Learn about housing finance agencies. Provisional mortgage loans are given to homebuyers in certain situations, like low income purchasers or buyers looking to remodel houses in a particular neighborhood, among others. Financing through this type of agency, you can receive an interest rate that is below market, down payment help and other advantages. Housing finance agencies can help eligible buyers with a lower interest rate, help with your down payment, and provide other assistance. These non-profit programs to build up home ownership in certain areas.
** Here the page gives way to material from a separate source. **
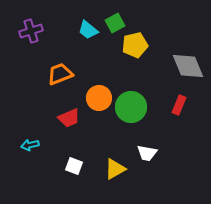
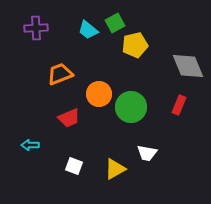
purple cross: moved 5 px right, 3 px up; rotated 15 degrees clockwise
orange circle: moved 4 px up
cyan arrow: rotated 12 degrees clockwise
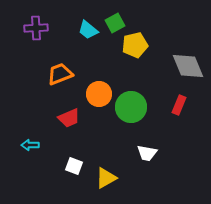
yellow triangle: moved 9 px left, 9 px down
Research no-down and low-down mortgage loan programs.

  • FHA loans

    The Federal Housing Administration (FHA), a part of the U.S. Department of Housing and Urban Development (HUD), plays a critical part in helping low to moderate-income families qualify for mortgage loans. An office of the U.S. Department of Housing and Urban Development(HUD), FHA (Federal Housing Administration) helps individuals get FHA assists first-time buyers and others who might not be eligible for a traditional loan on their own, by providing mortgage insurance to the private lenders. Down payment sums for FHA mortgages are lower than those with conventional mortgages, even though these loans hold current interest rates. The required down payment may go as low as three percent and the closing costs might be packaged in the mortgage loan.

  • VA mortgage loans

    Guaranteed by the Department of Veterans Affairs, a VA loan qualifies service people and veterans. This special loan does not require a down payment, has mimimal closing costs, and offers a competitive rate of interest. While the mortgage loans don't originate from the VA, the office verfifies borrowers by providing eligibility certificates.

  • Piggy-back loans

    A piggy-back loan is a second mortgage that closes with the first. Most of the time, the piggyback loan is for 10 percent of the purchase amount, and the first mortgage finances 80 percent. The borrower pays the remaining 10%, instead of come up with the usual 20% down payment.

  • Carry-Back loans

    In the option of a seller "carrying back a second mortgage," the you borrow part of the seller's home equity.. The buyer funds the highest percentage of the purchase price with a traditional mortgage program and borrows the remainder from the seller. Generally, this type of second mortgage has higher interest.

The satisfaction will be the same, no matter how you manage to put together the down payment. Your brand new home will be your reward!

Want to discuss down payment options? Call us at (510) 683-9850.

Mortgage Questions?

Do you have a question regarding a mortgage program?